An outer-space delivery firm that's working to put a privately owned lunar rover on the moon is offering to "mail" personal keepsakes as a way to help fund the partnership's rocket launch.
Astrobotic Technology and Carnegie Mellon University are trying to get their lunar rover to the moon to win $US20 million ($A21.6 million) in an international contest sponsored by Google to promote privately funded lunar exploration.
Astrobotic, a spin-off company of CMU, has leased a rocket built by a private California firm, Space X, to carry the lunar rover and is offering the MoonMail service to help pay for the trip.
On its website, Space X advertises a moon rocket lease for $US61 million, with a 10 per cent discount for any of the groups competing in the Google competition.

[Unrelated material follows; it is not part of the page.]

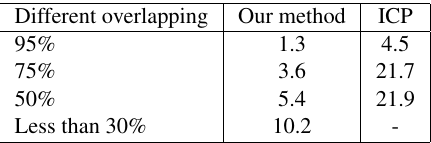
Table 2. Accuracy of different ratio of overlapping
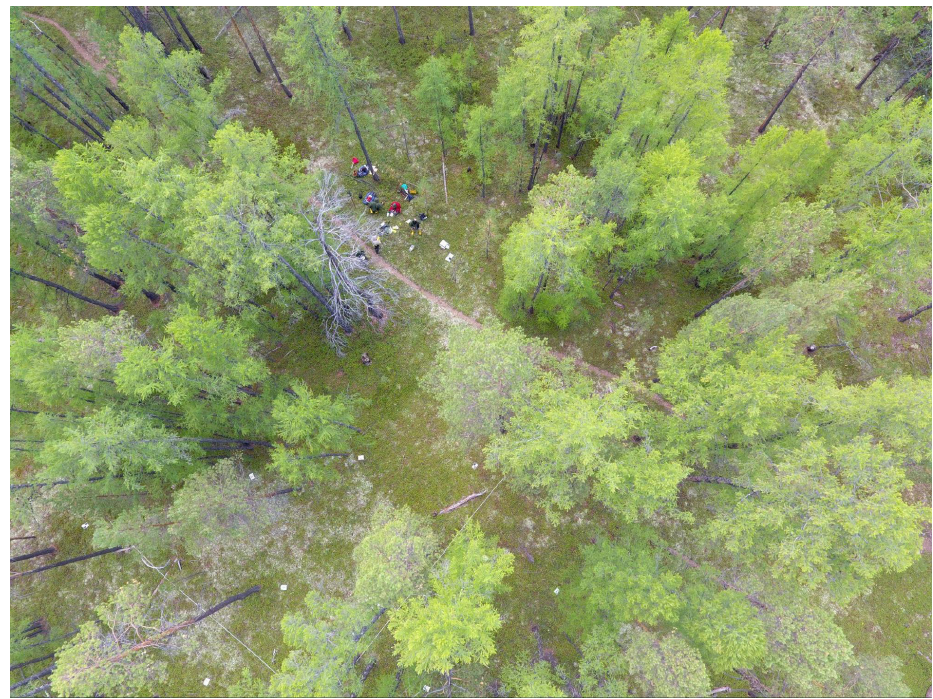
Figure 8. Example of a red–green–blue (RGB) image that was excluded from the 35 images for plot EN18068.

On Thursday, Astrobotic launched moonmail.co, a website where people can sign up to send their keepsakes in tiny MoonMail packages to the moon, the Pittsburgh Post-Gazette reported.

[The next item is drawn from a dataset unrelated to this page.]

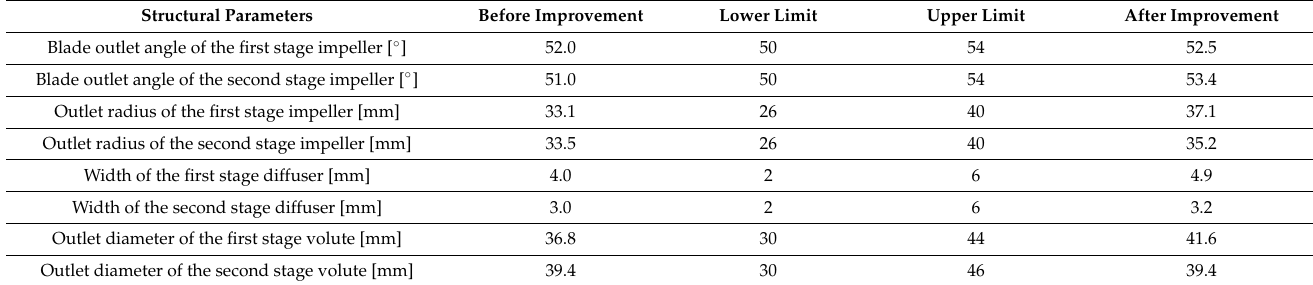
Table 6. Ranges and changes in structural parameters before and after improvement.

The cargo is regulated by the Federal Aviation Administration and the US Department of Defense. As such, Astrobotic expects people will send non-volatile items like wedding rings, locks of hair or other tiny heirlooms.

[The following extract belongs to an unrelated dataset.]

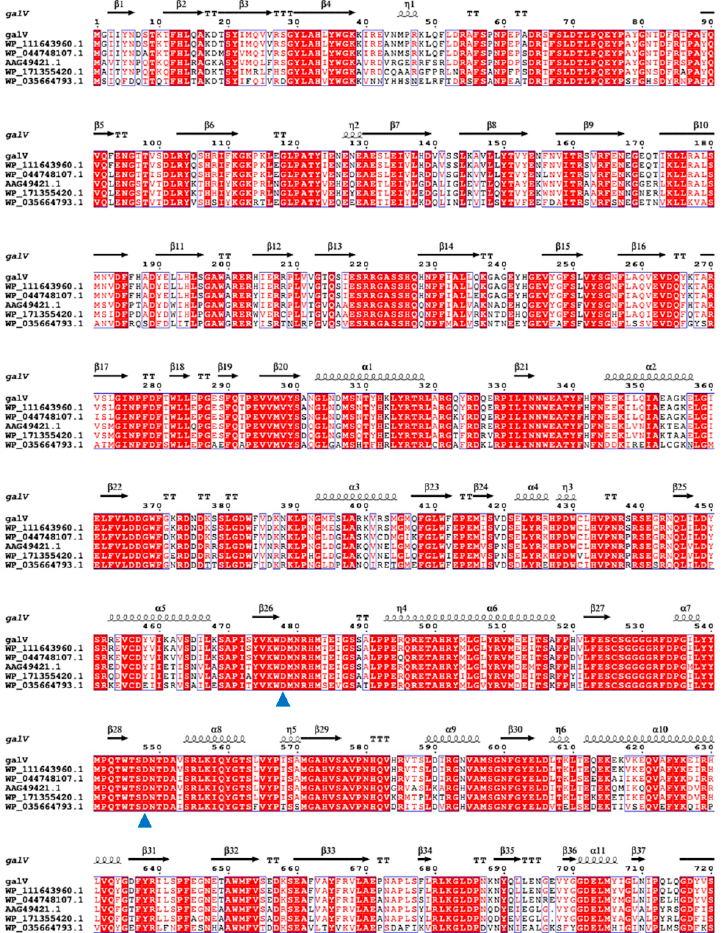
Figure 2. Multiple sequence alignment of galV and its homologs. Proteins in the alignment are GH36 α -galactosidases from Anoxybacillus vitaminiphilus , Bacillus alveayuensis , Geobacillus sp. MR, Alkalihalobacillus akibai and Geobacillus stearothermophilus . Blue triangles indicate putative nucleophile residues and acid/base catalytic residues.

A keepsake mailer - a tiny hexagonal capsule sells for $US460. The largest - a 2.5cm by 5cm hexagonal - sells for $US25,800.
The rover, nicknamed Andy, is a solar-powered, knee-high, four-wheeled robot.
Under terms of Google's LunarX prize, the winning rover must travel about about 500 metres on the lunar surface by the end of 2015.
The device must also be able to transmit video of its progress to Earth.